# How to work out your 1 Rep Max



## gippo (Jul 4, 2007)

Take number of reps x .033 Add 1 to that number. Take that number and multiply the weight you used for the number of reps. your 1 rep max should be within 5 pounds either side.

For example, if you do 440lb for 10 reps.

10 x .033 = 0.33 + 1 = 1.33 x 440 = 585.2 for 1 rep.

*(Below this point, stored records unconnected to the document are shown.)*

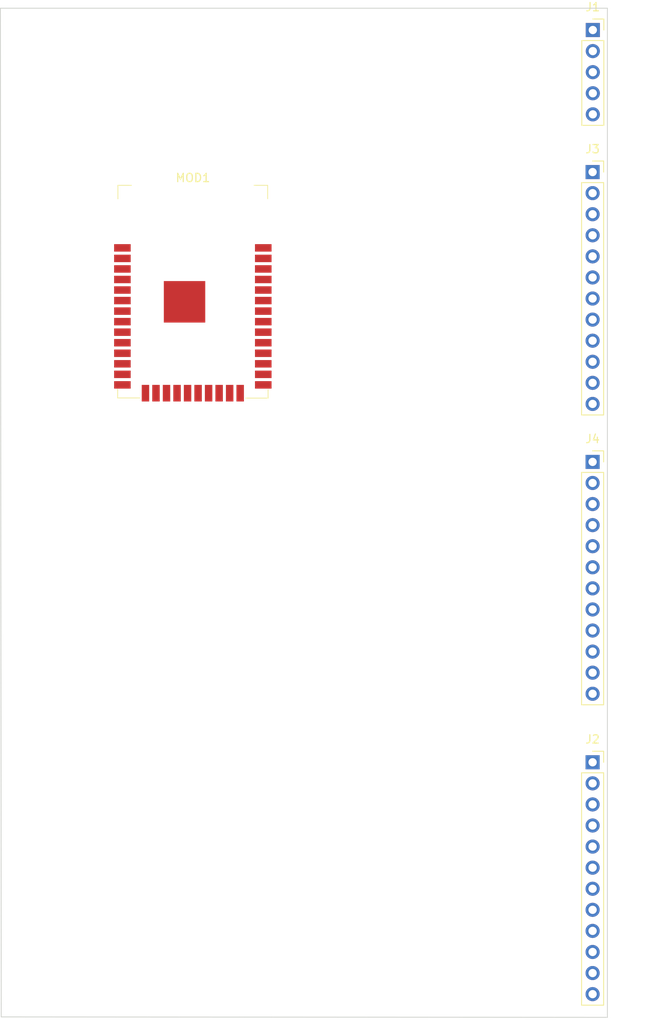
<source format=kicad_pcb>
(kicad_pcb (version 20221018) (generator pcbnew)

  (general
    (thickness 1.6)
  )

  (paper "A4")
  (layers
    (0 "F.Cu" signal)
    (31 "B.Cu" signal)
    (32 "B.Adhes" user "B.Adhesive")
    (33 "F.Adhes" user "F.Adhesive")
    (34 "B.Paste" user)
    (35 "F.Paste" user)
    (36 "B.SilkS" user "B.Silkscreen")
    (37 "F.SilkS" user "F.Silkscreen")
    (38 "B.Mask" user)
    (39 "F.Mask" user)
    (40 "Dwgs.User" user "User.Drawings")
    (41 "Cmts.User" user "User.Comments")
    (42 "Eco1.User" user "User.Eco1")
    (43 "Eco2.User" user "User.Eco2")
    (44 "Edge.Cuts" user)
    (45 "Margin" user)
    (46 "B.CrtYd" user "B.Courtyard")
    (47 "F.CrtYd" user "F.Courtyard")
    (48 "B.Fab" user)
    (49 "F.Fab" user)
    (50 "User.1" user)
    (51 "User.2" user)
    (52 "User.3" user)
    (53 "User.4" user)
    (54 "User.5" user)
    (55 "User.6" user)
    (56 "User.7" user)
    (57 "User.8" user)
    (58 "User.9" user)
  )

  (setup
    (pad_to_mask_clearance 0)
    (pcbplotparams
      (layerselection 0x00010fc_ffffffff)
      (plot_on_all_layers_selection 0x0000000_00000000)
      (disableapertmacros false)
      (usegerberextensions false)
      (usegerberattributes true)
      (usegerberadvancedattributes true)
      (creategerberjobfile true)
      (dashed_line_dash_ratio 12.000000)
      (dashed_line_gap_ratio 3.000000)
      (svgprecision 4)
      (plotframeref false)
      (viasonmask false)
      (mode 1)
      (useauxorigin false)
      (hpglpennumber 1)
      (hpglpenspeed 20)
      (hpglpendiameter 15.000000)
      (dxfpolygonmode true)
      (dxfimperialunits true)
      (dxfusepcbnewfont true)
      (psnegative false)
      (psa4output false)
      (plotreference true)
      (plotvalue true)
      (plotinvisibletext false)
      (sketchpadsonfab false)
      (subtractmaskfromsilk false)
      (outputformat 1)
      (mirror false)
      (drillshape 1)
      (scaleselection 1)
      (outputdirectory "")
    )
  )

  (net 0 "")
  (net 1 "GND")
  (net 2 "unconnected-(MOD1-IO13-Pad16)")
  (net 3 "unconnected-(MOD1-SHD{slash}SD2-Pad17)")
  (net 4 "unconnected-(MOD1-SWP{slash}SD3-Pad18)")
  (net 5 "unconnected-(MOD1-SCS{slash}CMD-Pad19)")
  (net 6 "SCLK")
  (net 7 "MOSI")
  (net 8 "MISO")
  (net 9 "unconnected-(MOD1-IO15-Pad23)")
  (net 10 "unconnected-(MOD1-IO2-Pad24)")
  (net 11 "v+")
  (net 12 "unconnected-(MOD1-EN-Pad3)")
  (net 13 "unconnected-(MOD1-SENSOR_VP-Pad4)")
  (net 14 "unconnected-(MOD1-SENSOR_VN-Pad5)")
  (net 15 "unconnected-(MOD1-IO34-Pad6)")
  (net 16 "unconnected-(MOD1-IO35-Pad7)")
  (net 17 "unconnected-(MOD1-IO32-Pad8)")
  (net 18 "unconnected-(MOD1-IO33-Pad9)")
  (net 19 "unconnected-(MOD1-IO25-Pad10)")
  (net 20 "unconnected-(MOD1-IO26-Pad11)")
  (net 21 "unconnected-(MOD1-IO27-Pad12)")
  (net 22 "unconnected-(MOD1-IO14-Pad13)")
  (net 23 "unconnected-(MOD1-IO12-Pad14)")
  (net 24 "unconnected-(MOD1-IO23-Pad37)")
  (net 25 "unconnected-(MOD1-IO22-Pad36)")
  (net 26 "unconnected-(MOD1-TXD0-Pad35)")
  (net 27 "unconnected-(MOD1-RXD0-Pad34)")
  (net 28 "unconnected-(MOD1-IO21-Pad33)")
  (net 29 "unconnected-(MOD1-NC-Pad32)")
  (net 30 "unconnected-(MOD1-IO19-Pad31)")
  (net 31 "unconnected-(MOD1-IO18-Pad30)")
  (net 32 "unconnected-(MOD1-IO5-Pad29)")
  (net 33 "unconnected-(MOD1-IO17-Pad28)")
  (net 34 "unconnected-(MOD1-IO16-Pad27)")
  (net 35 "unconnected-(MOD1-IO4-Pad26)")
  (net 36 "unconnected-(MOD1-IO0-Pad25)")
  (net 37 "SS1")
  (net 38 "SS2")
  (net 39 "SS3")
  (net 40 "SS4")
  (net 41 "SS5")
  (net 42 "SS6")
  (net 43 "SS7")
  (net 44 "SS8")
  (net 45 "SS9")
  (net 46 "SS10")
  (net 47 "SS11")
  (net 48 "SS12")
  (net 49 "SS13")
  (net 50 "SS14")
  (net 51 "SS15")
  (net 52 "SS16")
  (net 53 "SS17")
  (net 54 "SS18")
  (net 55 "SS19")
  (net 56 "SS20")
  (net 57 "SS21")
  (net 58 "SS22")
  (net 59 "SS23")
  (net 60 "SS24")

  (footprint "Own_Library:Hirose_MDF7-05S-2.54DSA(55)" (layer "F.Cu") (at -201.63 -312.15))

  (footprint "Own_Library:Hirose_MDF7-12S-2.54DSA(55)" (layer "F.Cu") (at -201.655 -223.915))

  (footprint "digikey-footprints:ESP32-WROOM-32D" (layer "F.Cu") (at -249.9 -277.645))

  (footprint "Own_Library:Hirose_MDF7-12S-2.54DSA(55)" (layer "F.Cu") (at -201.655 -295.035))

  (footprint "Own_Library:Hirose_MDF7-12S-2.54DSA(55)" (layer "F.Cu") (at -201.655 -260.11))

  (gr_line (start -199.87 -314.78) (end -199.87 -193.18)
    (stroke (width 0.1) (type default)) (layer "Edge.Cuts") (tstamp 1df670a4-50db-4069-acdb-2993df07b206))
  (gr_line (start -199.87 -193.18) (end -273.02 -193.23)
    (stroke (width 0.1) (type default)) (layer "Edge.Cuts") (tstamp 3bf48364-fd53-4004-ad0b-9b0cde7afb6f))
  (gr_line (start -273.02 -193.23) (end -273.12 -314.78)
    (stroke (width 0.1) (type default)) (layer "Edge.Cuts") (tstamp 89bfc567-637b-42fc-b052-42dac8e5d53e))
  (gr_line (start -273.12 -314.78) (end -199.87 -314.78)
    (stroke (width 0.1) (type default)) (layer "Edge.Cuts") (tstamp e4334aa4-64a1-4475-a252-edf1f8de5da0))

)

</source>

so your 1 Rep Max should be 585 lbs. It could be anywhere from 580lb to 590lb to work into kg divide by 2.2 = 265kg


----------



## Matt090 (Oct 19, 2007)

Or go to the gym and try lifting as heavy as you can for 1 rep:rolleyes:

Might be a bit more accurate

But its just an idea:lol:


----------



## Guest (Dec 8, 2008)

i find mathematical theories never work in the real world, same as on a refinery, a chemistry student can tell you exact mixes for a column, but it never works

other than that, i suppose its cool to get a general idea


----------



## gippo (Jul 4, 2007)

The reason i posted it up i wanted to work my strength to weight ratio, but working more towards bodybuilding not strength we go for more reps 8-12 so this was my squat on the weekend 200kg for 10reps. I think i'd have a job to walk back with 265kg on my back. what they suppose to be my one rep max.


----------



## supercell (Aug 23, 2005)

IMO very inaccurate, for me anyway.

I have great muscular endurance but when it comes to 1 rep max's they always fall short.

I could do 12-15 reps with 110kgs but can only max bench 150.

I can squat 190 for 7-8 but would do a 1 rep max of just 220 max

I can dead 200 for 8-10 but my max is only 245.

kind of blows the theory out of the window with the above. There are far too many variables for it even to be close. You are better off spending one day finding your max for each bodypart on a given lift IMO; far more accurate than using formulas.

J


----------



## trickymicky69 (Oct 1, 2004)

Mrdaveyk said:


> i find mathematical theories never work in the real world, same as on a refinery, a chemistry student can tell you exact mixes for a column, but it never works
> 
> other than that, i suppose its cool to get a general idea


used to work in the chemical industry davey.

students used to say the chemical blends were 98% efficient.

we used to send 40% down the drain getting it right lol :thumb:


----------



## gerg (Aug 17, 2008)

me and steelicarus did a workout building up to our 1 rep maxes for deads, squats and shoulder presses, it was awesome.

some healthy competition both pushed us to our limits.


----------



## MASSIVEMONSTER (May 28, 2006)

supercell said:


> IMO very inaccurate, for me anyway.
> 
> I have great muscular endurance but when it comes to 1 rep max's they always fall short.
> 
> ...


Same here. I once did 18 reps on 120kg on the bench, bouncing reps must admit, freaky day, must have been the ephedrine. Put on 160kg after that and only managed a rep. According to the formula I should have done 200kg for that single, nowhere near it!


----------



## Apollo (Nov 6, 2008)

This method can only provide an estimate of your potential 1 rep max. If you are not used to attempting singles for example you may fall short of the predicted number.

Using 10 reps is also the upper limit of the linear range that you can use for such calculations. A lower number with corresponding coefficient should yield a more accurate prediction. Some websites also quote different coefficients for different lifts and I expect the accuracy varies from person to person.

reps performed squat coefficient bench coefficient deadlift coefficient

1 1.000 1.000 1.000

2 1.0475 1.035 1.065

3 1.13 1.08 1.13

4 1.1575 1.115 1.147

5 1.2 1.15 1.164

6 1.242 1.18 1.181

7 1.284 1.22 1.198

8 1.326 1.255 1.22

9 1.368 1.29 1.232

10 1.41 1.325 1.24


----------



## Guest (Dec 10, 2008)

Absalutely impossible to say this.

A pler will have rubbish endurance compared to a bb due to the rep range regularly used being different.


----------